[What to work on]
Transcribe the records exactly from the line with "6b 6c 6d 6e |" to the end, both included.

[Records shown]
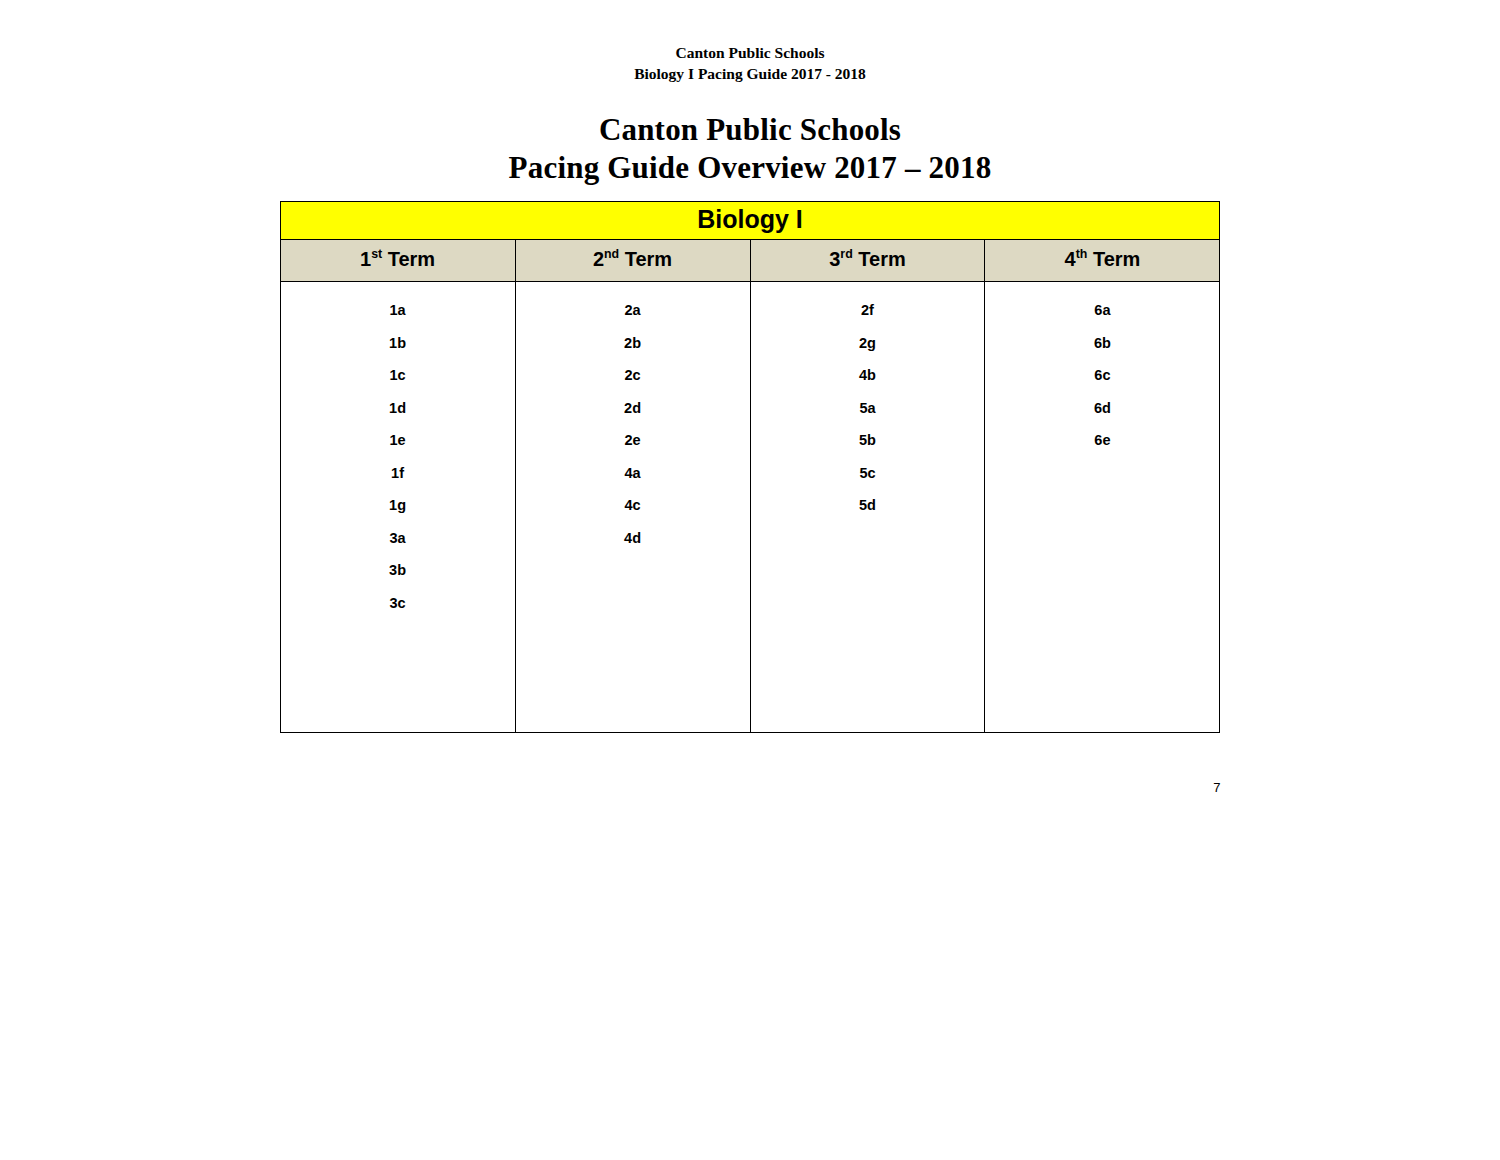Canton Public Schools
Biology I Pacing Guide 2017 - 2018
Canton Public Schools
Pacing Guide Overview 2017 – 2018
| Biology I |
| --- |
| 1 st Term | 2 nd Term | 3 rd Term | 4 th Term |
| 1a 1b 1c 1d 1e 1f 1g 3a 3b 3c | 2a 2b 2c 2d 2e 4a 4c 4d | 2f 2g 4b 5a 5b 5c 5d | 6a 6b 6c 6d 6e |
7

[Answer box]
| 1a 1b 1c 1d 1e 1f 1g 3a 3b 3c | 2a 2b 2c 2d 2e 4a 4c 4d | 2f 2g 4b 5a 5b 5c 5d | 6a 6b 6c 6d 6e |
7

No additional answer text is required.